Les saints et les reliques devinrent ainsi une composante vitale des églises. Mais le baroque utilisa de nombreuses autres armes idéologiques. Un élément significatif très connu du baroque, d’une importance extrême pour lui, est ainsi le trompe-l’oeil.
A la base une église romane, l’Abbaye de Neresheim en Bavière est un exemple significatif du baroque, puisqu’en effet elle a été « modernisée » en ce sens à la fin du XVIIe siècle; voici son trompe-l’oeil.
Voici un autre exemple de trompe-l’œil, à l’église des Jésuites à Vienne. Il a été réalisé par Andrea Pozzo (1642-1709), mort dans cette ville et né à Trente en Italie, ville du fameux concile de l’Église catholique qui justement a été le point d’orgue idéologique du baroque.
Voici l’intérieur de l’église jésuite de Breslau, réalisé par son élève Christoph Tausch (1673-1731). On y voit bien comment le trompe-l’œil s’inscrit dans le cadre, particulièrement chargé, de l’église baroque.
Le trompe-l’œil n’est, en effet, nullement une simple forme choisie au hasard. Elle est le symbole même de la vision baroque du monde : ce qui est, en fait, n’est pas. Ce qu’on croit savoir est en réalité faux. Le monde entier est une illusion.
Il n’y a ainsi nullement de trompe-l’œil dans la peinture flamande, comme les commentateurs bourgeois le prétendent parfois: il faut bien saisir ici que le trompe-l’œil, dans l’église, participe à un ensemble exubérant devant frapper l’imagination des visiteurs, devant « imprimer » son caractère.
Le trompe-l’œil trompe, et par conséquent il annonce à la personne trompée qu’elle ne saurait avoir confiance en ce qu’elle voit. C’est un appel au refus des sens, et pourtant les sens sont utilisés, dans une démarche s’appuyant sur l’irrationnel, pour être impressionné par la grandeur de ce qu’annonce le trompe-l’œil.
Car ce dernier témoigne de la grandeur infinie de l’Église ; il est un point d’appui visuel pour renforcer l’image de l’église comme fenêtre sur le divin.
Le trompe-l’œil est ainsi à la fois anti-scientifique, de par la négation de ce qui est vu, mais également directement irrationnel-religieux de par l’impression « infinie » attribuée aux images divines.

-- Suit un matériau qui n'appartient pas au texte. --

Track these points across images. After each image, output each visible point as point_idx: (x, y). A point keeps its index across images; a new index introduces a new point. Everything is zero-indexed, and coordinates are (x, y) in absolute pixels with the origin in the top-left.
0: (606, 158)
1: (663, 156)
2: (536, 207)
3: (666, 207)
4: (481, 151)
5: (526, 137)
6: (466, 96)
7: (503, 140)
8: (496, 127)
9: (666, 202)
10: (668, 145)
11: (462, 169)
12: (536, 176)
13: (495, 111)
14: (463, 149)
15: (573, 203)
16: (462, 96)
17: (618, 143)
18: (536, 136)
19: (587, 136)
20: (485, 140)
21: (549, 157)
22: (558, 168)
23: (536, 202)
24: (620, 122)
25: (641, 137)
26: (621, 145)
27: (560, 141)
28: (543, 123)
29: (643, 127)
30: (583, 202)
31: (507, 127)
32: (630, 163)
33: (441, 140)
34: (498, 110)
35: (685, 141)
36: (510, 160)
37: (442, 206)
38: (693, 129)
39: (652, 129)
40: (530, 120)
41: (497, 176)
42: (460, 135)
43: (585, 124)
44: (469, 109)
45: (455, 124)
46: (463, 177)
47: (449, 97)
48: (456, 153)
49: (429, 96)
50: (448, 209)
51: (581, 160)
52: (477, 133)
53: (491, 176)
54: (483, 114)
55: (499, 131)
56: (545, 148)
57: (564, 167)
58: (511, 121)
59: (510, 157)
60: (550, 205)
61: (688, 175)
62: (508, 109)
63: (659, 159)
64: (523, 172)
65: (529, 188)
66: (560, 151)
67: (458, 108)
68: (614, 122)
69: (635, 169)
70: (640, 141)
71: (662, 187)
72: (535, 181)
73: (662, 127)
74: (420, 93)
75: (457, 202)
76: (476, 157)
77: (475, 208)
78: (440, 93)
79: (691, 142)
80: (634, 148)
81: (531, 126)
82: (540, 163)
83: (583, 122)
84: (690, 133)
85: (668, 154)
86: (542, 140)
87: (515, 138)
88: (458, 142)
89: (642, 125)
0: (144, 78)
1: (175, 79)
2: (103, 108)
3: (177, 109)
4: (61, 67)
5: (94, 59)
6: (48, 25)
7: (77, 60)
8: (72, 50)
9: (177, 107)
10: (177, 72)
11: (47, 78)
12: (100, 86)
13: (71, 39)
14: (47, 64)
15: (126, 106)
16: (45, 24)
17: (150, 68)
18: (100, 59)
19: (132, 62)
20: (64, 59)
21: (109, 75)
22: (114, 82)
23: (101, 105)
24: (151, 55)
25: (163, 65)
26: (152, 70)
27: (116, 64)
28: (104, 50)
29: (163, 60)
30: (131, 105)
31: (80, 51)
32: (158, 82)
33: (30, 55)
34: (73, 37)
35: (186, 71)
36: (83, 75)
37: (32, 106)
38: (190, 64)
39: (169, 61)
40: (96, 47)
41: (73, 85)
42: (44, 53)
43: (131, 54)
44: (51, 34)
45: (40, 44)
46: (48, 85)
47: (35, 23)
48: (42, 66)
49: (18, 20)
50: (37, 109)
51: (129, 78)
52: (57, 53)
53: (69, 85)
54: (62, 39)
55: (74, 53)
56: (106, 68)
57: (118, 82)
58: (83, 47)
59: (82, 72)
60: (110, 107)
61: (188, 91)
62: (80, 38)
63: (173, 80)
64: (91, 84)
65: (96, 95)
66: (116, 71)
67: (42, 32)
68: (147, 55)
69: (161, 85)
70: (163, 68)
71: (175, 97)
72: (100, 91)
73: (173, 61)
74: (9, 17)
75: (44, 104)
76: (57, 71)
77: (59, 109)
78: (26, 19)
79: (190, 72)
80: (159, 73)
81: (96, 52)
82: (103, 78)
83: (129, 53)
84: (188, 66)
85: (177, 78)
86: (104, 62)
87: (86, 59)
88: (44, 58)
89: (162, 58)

Il va de soi qu’une telle approche reflète une réflexion très profonde des religieux, des jésuites en particulier, sur le rôle de l’image. Alors que les temples des protestants sont épurés au possible, rejetant les saints, pour ne conserver qu’une sobriété complète propice à la raison, les églises nouvelles, façonnées par les jésuites, utilisent des images partout dans l’église, pour écraser la pensée des personnes présentes.
Le trompe-l’œil est une arme idéologique de grande importance ; ce n’est nullement une simple « forme », qui serait gratuite, ce n’est pas non plus un simple « style » : c’est un outil religieux.